Seit Jahren werden Patienten mit Lungenkrebs identifiziert, die spezielle molekulare
Strukturen haben und die aufgrund dieser Situation hervorragend auf zielgerichtete
Substanzen ansprechen („Personalisierte Medizin“). Die häufigste Mutation ist dabei
mit etwa 10 % die des EGF-Rezeptors. Nach einer Erstlinienbehandlung mit Gefitinib,
Erlotinib oder Afatinib entwickelt ein Großteil der Patienten eine Resistenzmutation.
Dann wirken diese Medikamente nicht mehr. Eine Erfolg versprechende Behandlung mit
dem Nachfolgemedikament Osimertinib (Tagrisso) ist möglich. Damit sind erneut sehr
gute Remissionen und Langzeitkontrollen des Lungenkrebses erreichbar, ohne dass relevante
Nebenwirkungen auftreten. Die Zulassungsbehörden der Europäischen Union, der USA und
Kanada haben die Zulassung bereits anhand von überzeugenden Ergebnissen von Studien
aus der frühen Entwicklungsphase von Osimertinib („Phase 2“-Studien) vorläufig erteilt,
um an Lungenkrebs erkrankte Patienten mit der entsprechenden molekularen Struktur
sofort behandeln zu können. Die alternative klassische, Platin-basierte Chemotherapie
ist weniger wirksam und geht mit viel mehr Nebenwirkungen einher.

■ **Deine Aufgabe**
Schreib bitte den Text über die Behandlung von Lungenkrebs mit Osimertinib vollständig und wortgetreu ab.

■ **Gegebene Angaben**

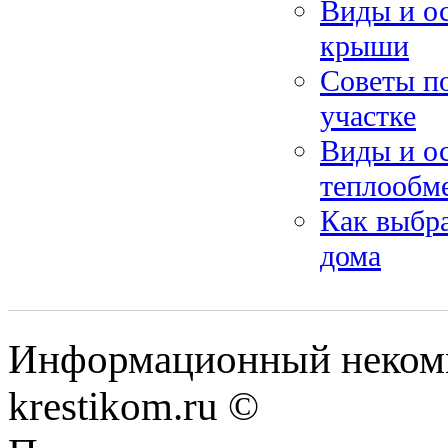
Виды и о
крыши
Советы п
участке
Виды и ос
теплообм
Как выбра
дома
Информационный некомме
krestikom.ru ©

■ **Antwort zur Aufgabe**
Seit Jahren werden Patienten mit Lungenkrebs identifiziert, die spezielle molekulare
Strukturen haben und die aufgrund dieser Situation hervorragend auf zielgerichtete
Substanzen ansprechen („Personalisierte Medizin“). Die häufigste Mutation ist dabei
mit etwa 10 % die des EGF-Rezeptors. Nach einer Erstlinienbehandlung mit Gefitinib,
Erlotinib oder Afatinib entwickelt ein Großteil der Patienten eine Resistenzmutation.
Dann wirken diese Medikamente nicht mehr. Eine Erfolg versprechende Behandlung mit
dem Nachfolgemedikament Osimertinib (Tagrisso) ist möglich. Damit sind erneut sehr
gute Remissionen und Langzeitkontrollen des Lungenkrebses erreichbar, ohne dass relevante
Nebenwirkungen auftreten. Die Zulassungsbehörden der Europäischen Union, der USA und
Kanada haben die Zulassung bereits anhand von überzeugenden Ergebnissen von Studien
aus der frühen Entwicklungsphase von Osimertinib („Phase 2“-Studien) vorläufig erteilt,
um an Lungenkrebs erkrankte Patienten mit der entsprechenden molekularen Struktur
sofort behandeln zu können. Die alternative klassische, Platin-basierte Chemotherapie
ist weniger wirksam und geht mit viel mehr Nebenwirkungen einher.